The vision must be authentic and a part of you and your commitment that this is the right thing to do. Point out the things that you know as well the things that you don't. For the areas you don't know, ask for their help and input.

The vision needs to bleed out of you, the cloud evangelist. Your belief and commitment to the vision will exude from you in everything you do. This book helped me tremendously in leading through authenticity and I highly recommend it.

Lack of clarity is the single best way to fail at anything. Having a clear vision is the foundation for moving on to the next step.

Position Disruption as Growth.

Unless you're dealing with a "lift and shift" of an existing application, your team's world is about to change. A lot. This change is viewed as disruption and that translates to discomfort, and discomfort evolves into fear. So what do you do about it?

My job as a leader is to ensure my people have the skills that enable them to work anywhere yet provide an environment that makes them choose to work here.

A cloud migration plays nicely into this for the following reasons:

  • They have big new things to do. This lends itself to the "environment that makes them choose to work here". They have new challenges that cause them to speed to work every day again. It's challenging and rewarding for all of us.
  • They acquire new skills. This makes them more marketable and fits the "my people have the skills to enable them to work anywhere".

When I accurately position the cloud migration as an exciting project in which we will all obtain new skills, suddenly the disruption seems worth it, or at least more palatable. The rough edge of resistance begins to get smoothed over a little as we move on to the next step.

Education is Paramount

So now that we have a vision that we believe in and we've positioned the disruption as a positive one that makes us all better and more marketable, now we need to focus on skill acquisition. Fortunately, things are getting easier at this point since the best technical people crave working with new technologies. The question is how can they get the skills they need as economically as possible, especially when budget is limited.

My best advice here is to "get creative". We did the following things for my team that aided tremendously.
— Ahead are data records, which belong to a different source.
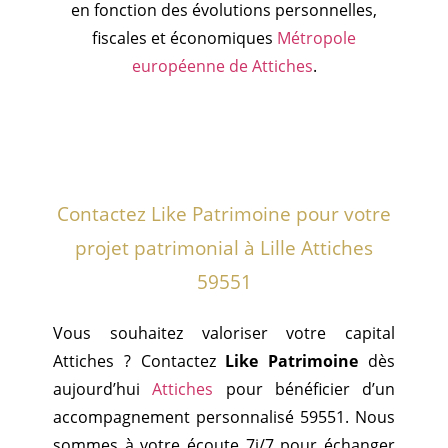
en fonction des évolutions personnelles,
fiscales et économiques
Métropole
européenne de Attiches
.
Contactez Like Patrimoine pour votre
projet patrimonial à Lille Attiches
59551
Vous souhaitez valoriser votre capital
Attiches ? Contactez
Like Patrimoine
dès
aujourd’hui
Attiches
pour bénéficier d’un
accompagnement personnalisé 59551. Nous
sommes à votre écoute 7j/7 pour échanger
  1. Encourage certification. Anyone on my team that passes a certification can expense it for 100% reimbursement. People who achieve certification are acknowledged in front of the rest of the team creating a healthy competitiveness. These certification exams are not easy and are quite an accomplishment. But more importantly, it demonstrates that they have a high technical skill level, which we will need.
  2. Promote fun, internal contests. We divided our team into 5 sub-teams. The contest involved using an IoT device and creating the most useful and innovative application for it using nothing but cloud services. The teams had a month to work on this (plus all of their regular work) and presented their application to the panel of judges - most of whom worked for the cloud vendor. The judging criteria included usefulness and creativity while extra points were awarded for the more cloud services utilized. So what happened here? The team used this fun exercise to learn things on their own that they would not have otherwise. It was effective training on the cheap. It also helped that our vendor ponied up some seriously nice prizes to the first and second place teams.
  3. Leverage your vendor relationships. If you haven't noticed lately, the cloud vendor wars are on. As a result, vendors are bending over backward to keep customers happy. We've asked our vendor for on-site design reviews, new tech presentations, the works. They have consistently delivered on our requests and are a collaborative partner in our journey.

It Takes Time

Change of this magnitude is not an overnight deal and these things will take some time. Nothing worthwhile is ever easy. Stay focused, keep the team on track and stick to the plan. As they say in coaching, "perfect practice makes perfect. Repetition is the key."

In summary, share your vision, position the change as growth, educate your people and then get going. You will improve with practice.

Good stuff David. As I grow our org, these are critical things we must internalize even on the vendor side of the house! Thanks for taking the time to write this down.